▶ [What you need to do] Return all of the following entries as written, but without the images.

[[ Stored data open ]]

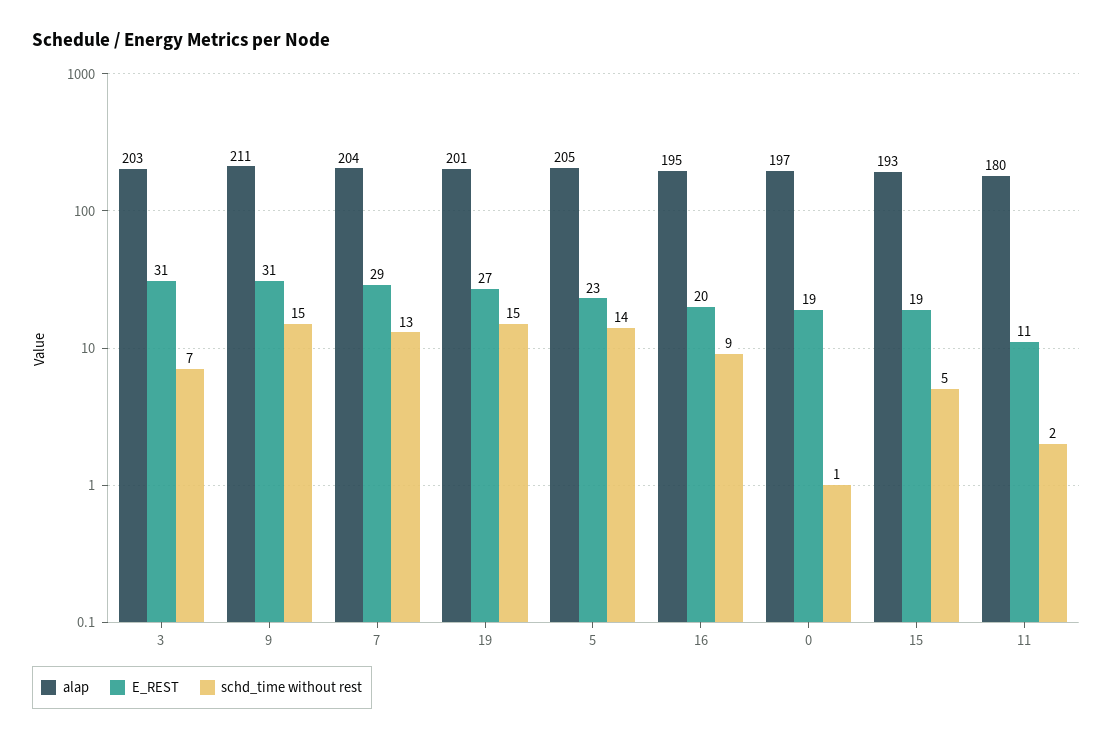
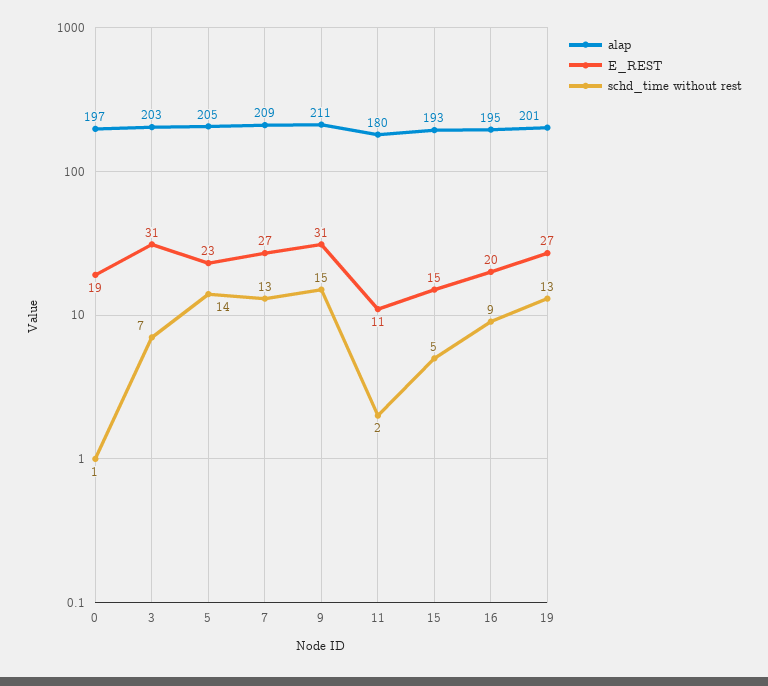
alap, 7: 204 -> 209
E_REST, 7: 29 -> 27
schd_time without rest, 19: 15 -> 13
E_REST, 15: 19 -> 15

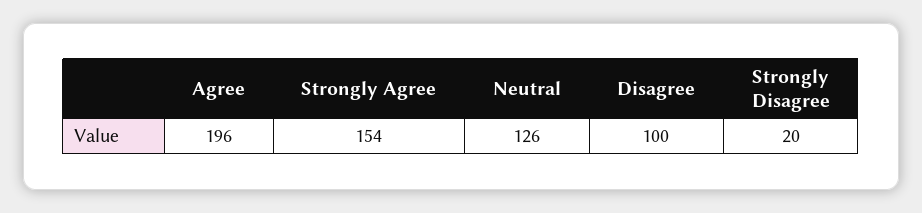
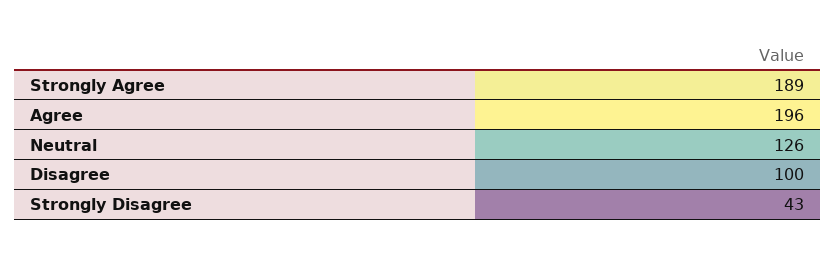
Strongly Agree: 154 -> 189
Strongly Disagree: 20 -> 43

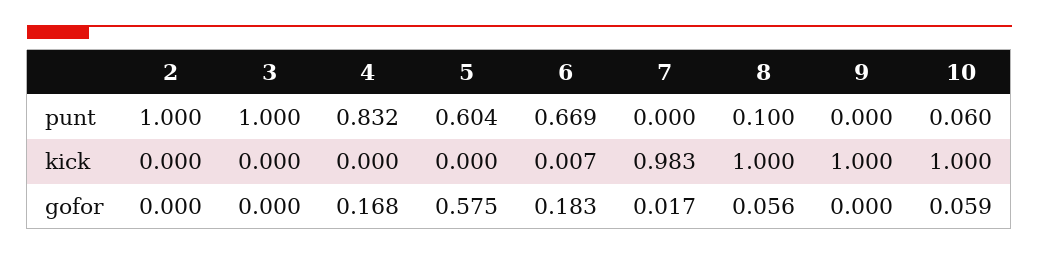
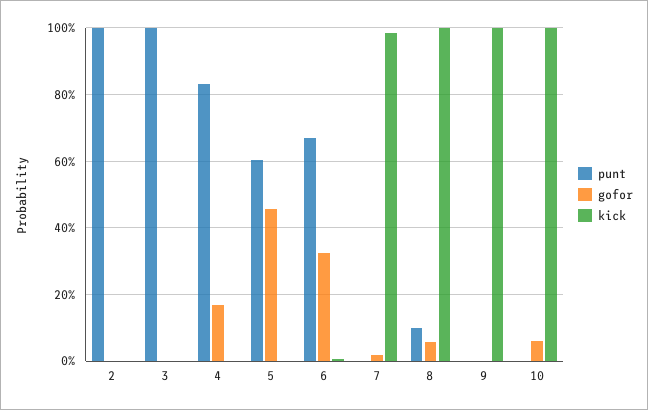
punt, 10: 0.06 -> 0
gofor, 5: 0.575 -> 0.46
gofor, 6: 0.183 -> 0.32

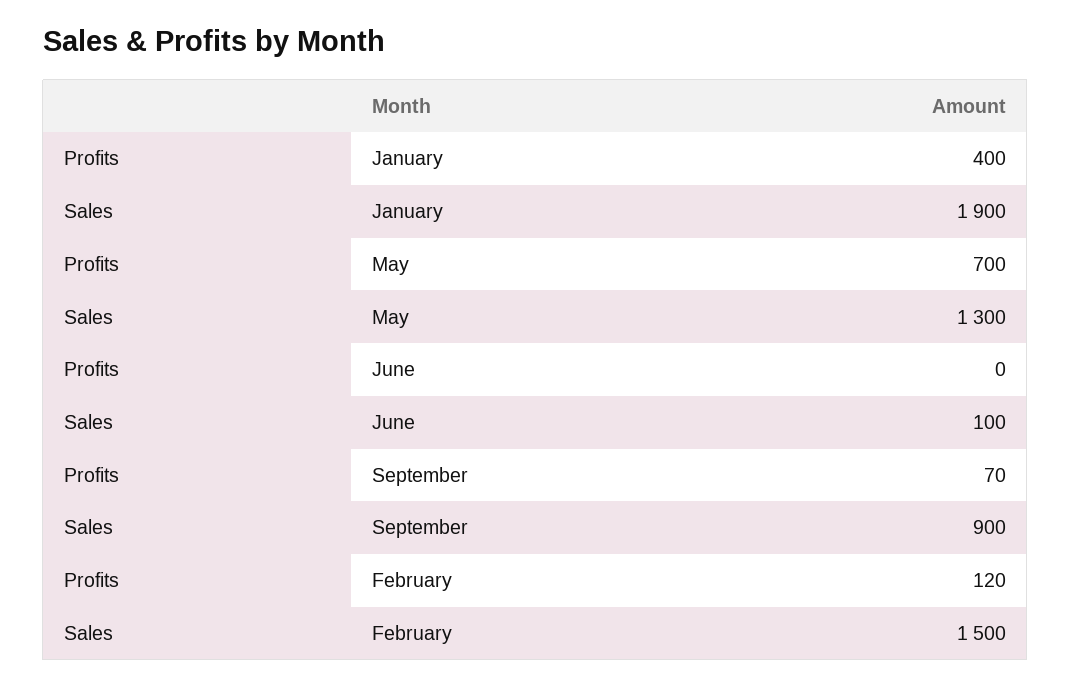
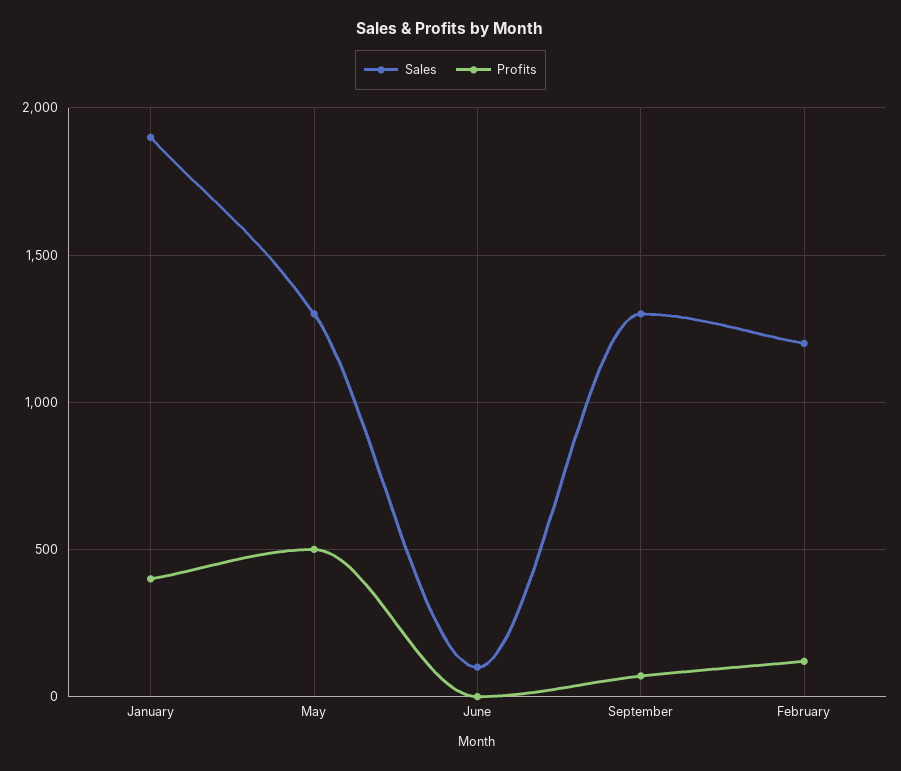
Profits, May: 700 -> 500
Sales, September: 900 -> 1300
Sales, February: 1500 -> 1200

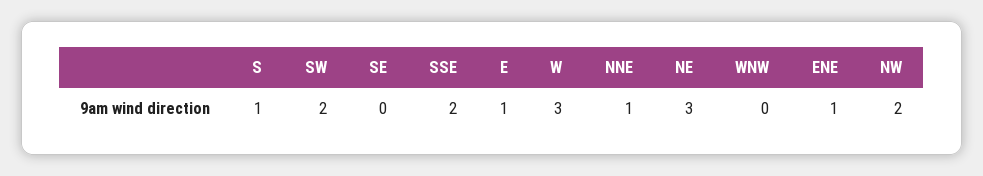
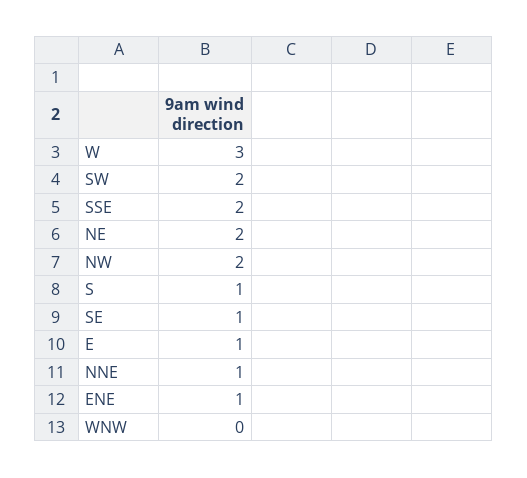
SE: 0 -> 1
NE: 3 -> 2

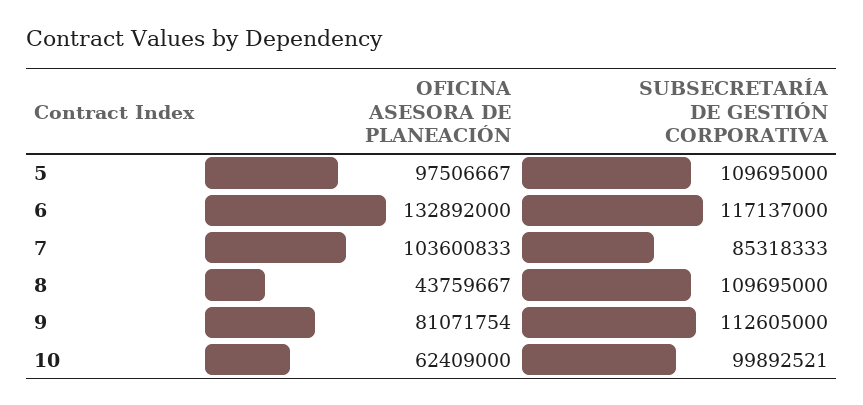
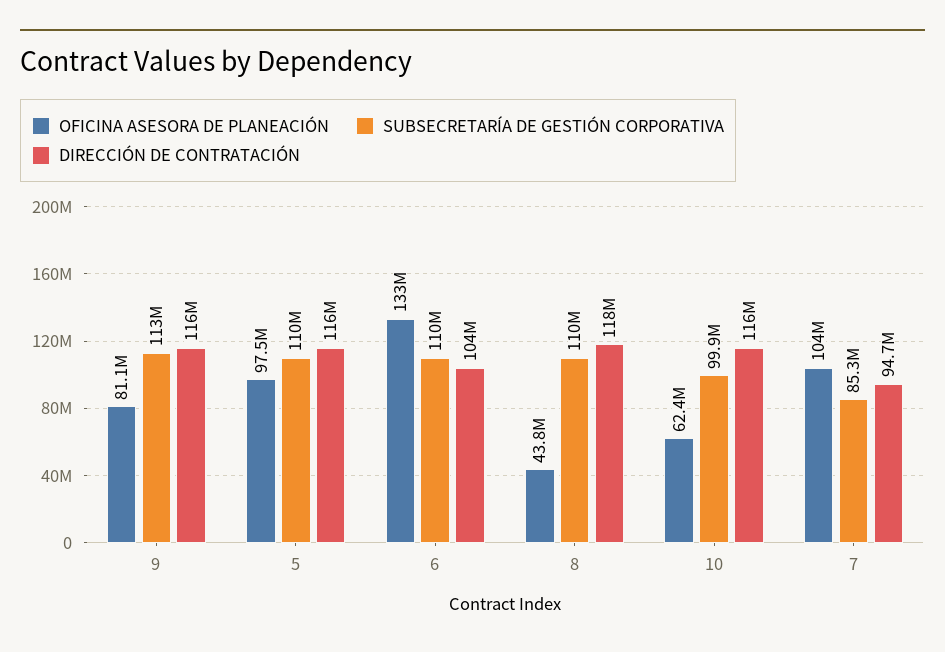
SUBSECRETARÍA DE GESTIÓN CORPORATIVA, 6: 117137000 -> 110000000
DIRECCIÓN DE CONTRATACIÓN, 9: none -> 116000000
DIRECCIÓN DE CONTRATACIÓN, 5: none -> 116000000
DIRECCIÓN DE CONTRATACIÓN, 6: none -> 104000000
DIRECCIÓN DE CONTRATACIÓN, 8: none -> 118000000
DIRECCIÓN DE CONTRATACIÓN, 10: none -> 116000000
DIRECCIÓN DE CONTRATACIÓN, 7: none -> 94700000

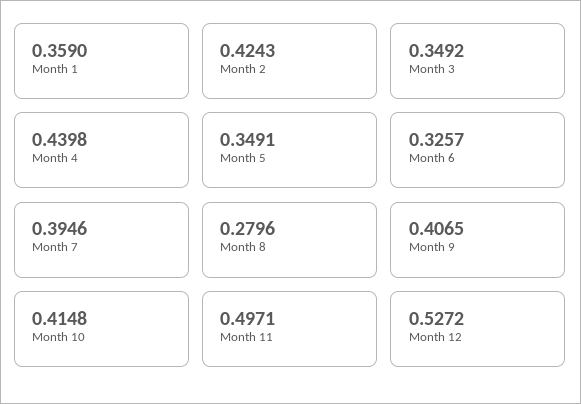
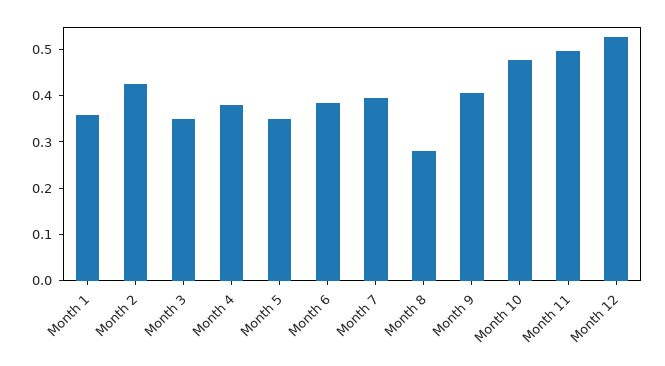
Month 4: 0.4398 -> 0.38
Month 6: 0.3257 -> 0.38
Month 10: 0.4148 -> 0.48

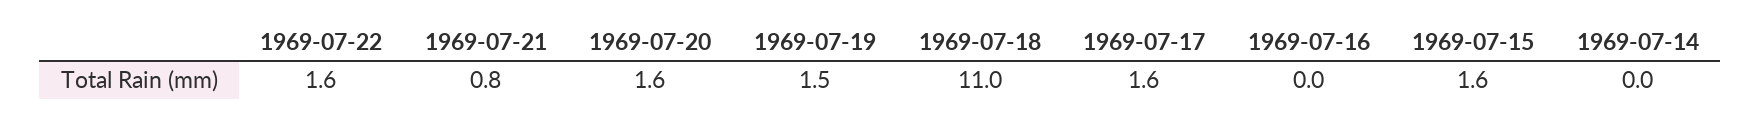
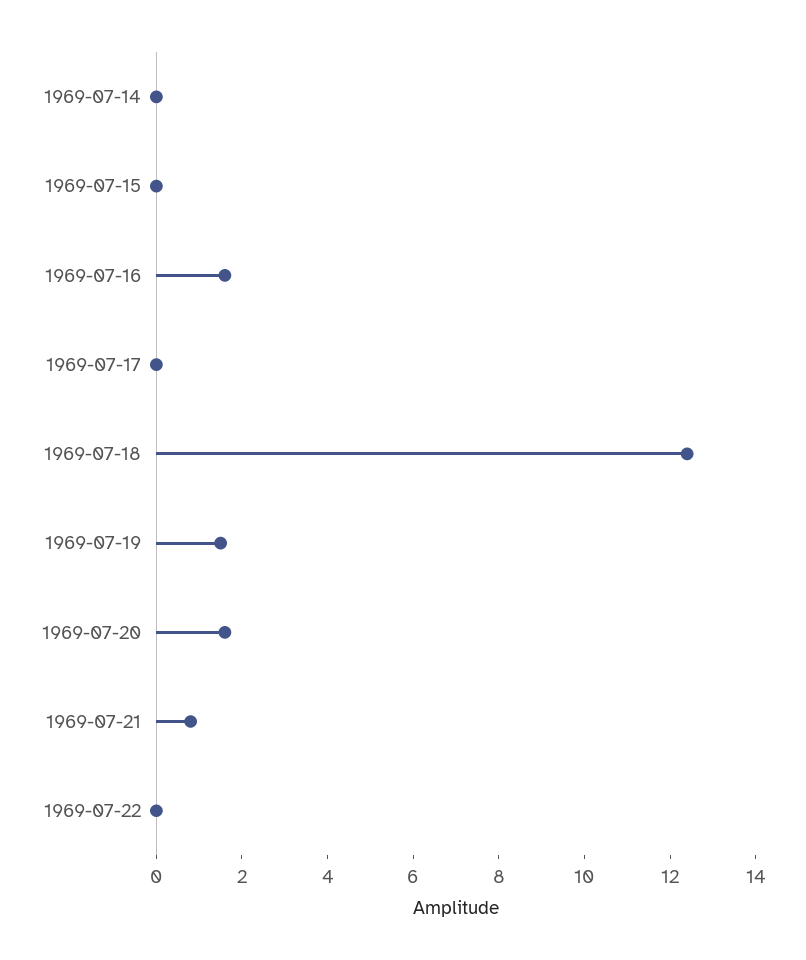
1969-07-22: 1.6 -> 0
1969-07-18: 11 -> 12.5
1969-07-17: 1.6 -> 0
1969-07-16: 0 -> 1.5
1969-07-15: 1.6 -> 0

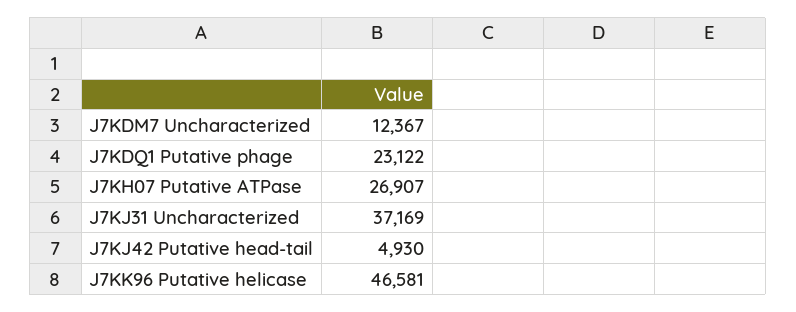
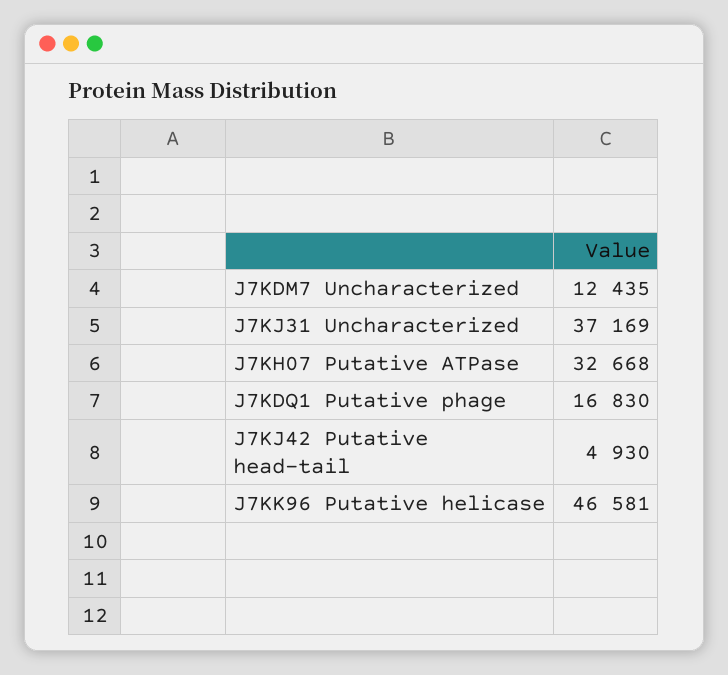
J7KDM7 Uncharacterized: 12367 -> 12435
J7KDQ1 Putative phage: 23122 -> 16830
J7KH07 Putative ATPase: 26907 -> 32668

[[ Stored data closed ]]

▶ [Exercise result]
alap, 7: 204 -> 209
E_REST, 7: 29 -> 27
schd_time without rest, 19: 15 -> 13
E_REST, 15: 19 -> 15

Strongly Agree: 154 -> 189
Strongly Disagree: 20 -> 43

punt, 10: 0.06 -> 0
gofor, 5: 0.575 -> 0.46
gofor, 6: 0.183 -> 0.32

Profits, May: 700 -> 500
Sales, September: 900 -> 1300
Sales, February: 1500 -> 1200

SE: 0 -> 1
NE: 3 -> 2

SUBSECRETARÍA DE GESTIÓN CORPORATIVA, 6: 117137000 -> 110000000
DIRECCIÓN DE CONTRATACIÓN, 9: none -> 116000000
DIRECCIÓN DE CONTRATACIÓN, 5: none -> 116000000
DIRECCIÓN DE CONTRATACIÓN, 6: none -> 104000000
DIRECCIÓN DE CONTRATACIÓN, 8: none -> 118000000
DIRECCIÓN DE CONTRATACIÓN, 10: none -> 116000000
DIRECCIÓN DE CONTRATACIÓN, 7: none -> 94700000

Month 4: 0.4398 -> 0.38
Month 6: 0.3257 -> 0.38
Month 10: 0.4148 -> 0.48

1969-07-22: 1.6 -> 0
1969-07-18: 11 -> 12.5
1969-07-17: 1.6 -> 0
1969-07-16: 0 -> 1.5
1969-07-15: 1.6 -> 0

J7KDM7 Uncharacterized: 12367 -> 12435
J7KDQ1 Putative phage: 23122 -> 16830
J7KH07 Putative ATPase: 26907 -> 32668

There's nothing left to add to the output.